Tasks:
a: Reproduce the portion of the interview excerpt that begins with the words containing "EUGENIA CHENG: A" and ends with "things about us.".
b: Answer the following from the interview excerpt, one per line:
(i) What equation does the stained glass window show?
(ii) How does Eugenia Cheng answer when asked whether she is a big fan of science fiction and fantasy?
(iii) Which book does Eugenia Cheng name as a story in which only one thing is different?

Selected passage:
****************************************

And the stained glass window depicted all the different combinations of combining colors to produce other colors on this stained glass window of one plus one equals one. And I loved it because the instant reaction, even though I know that one plus one can be anything you want, my instant reaction when I looked at it was, what? And then it all became clear.

 

CODY GOUGH: Wow, are you a big fan of science fiction and fantasy?

 

EUGENIA CHENG: I actually am not.

 

CODY GOUGH: Because I feel like that's what those worlds are. And author or director or Harry-- you know, JK Rowling, or whoever it is, create a world that follows its own logical reality. And it has its own rules. And I see a lot of mathematics there and just from the way you're describing it, I see it a lot in board games as well.

 

EUGENIA CHENG: A lot of mathematicians do like all of those things. But I would like to reassure everyone out there who doesn't that you don't have to like those things to be a mathematician because there are so many stereotypes about that. Sometimes people think, oh but I don't like board games. That must mean I'm no good at math.

 

And in fact, I don't like games because I just don't like games. [LAUGHS] Well, part of it is because I'm very congressive, and so I don't like trying to win and beat people. And another is that if I'm going to go into fantasy world, I want it to be mathematics. That's just my favorite fantasy world. And if I'm not going to go into a fantasy world, I want it to be something real. So I like reading books that directly tell me things about us.

 

And I know that fantasy books do, and I do like the kinds of stories where one thing is changed a little bit but everything else is the same. For example, I love the Time Traveler's Wife where there's just one thing that's different, which is that the time traveler time travels spontaneously, but everything else is the same. So it's not a whole different world, it's just that one thing. And then you get to see the consequences of that.

****************************************

Provided data:
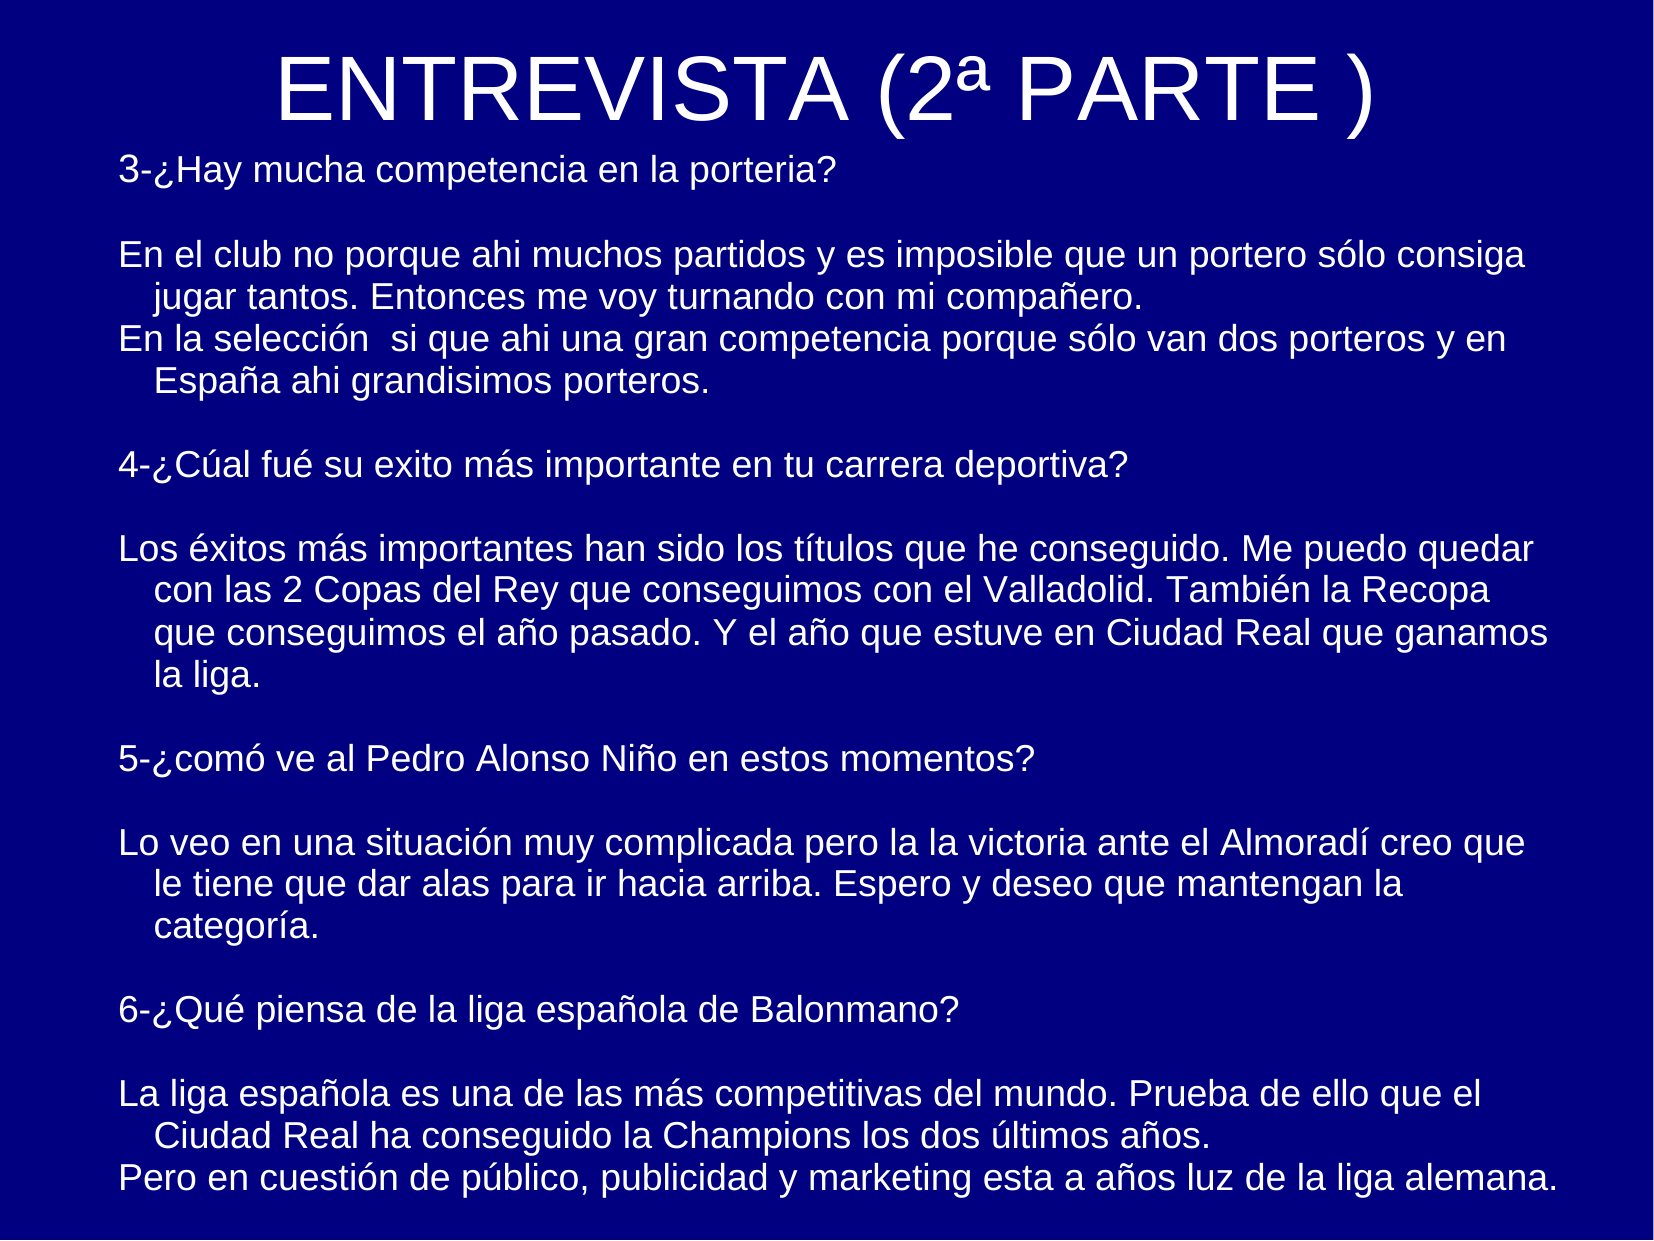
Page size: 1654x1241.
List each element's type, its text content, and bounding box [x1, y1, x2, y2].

****************************************

Results of the exercise:
a:
EUGENIA CHENG: A lot of mathematicians do like all of those things. But I would like to reassure everyone out there who doesn't that you don't have to like those things to be a mathematician because there are so many stereotypes about that. Sometimes people think, oh but I don't like board games. That must mean I'm no good at math.

 

And in fact, I don't like games because I just don't like games. [LAUGHS] Well, part of it is because I'm very congressive, and so I don't like trying to win and beat people. And another is that if I'm going to go into fantasy world, I want it to be mathematics. That's just my favorite fantasy world. And if I'm not going to go into a fantasy world, I want it to be something real. So I like reading books that directly tell me things about us.

b:
(i) One plus one equals one.
(ii) She says she actually is not.
(iii) The Time Traveler's Wife.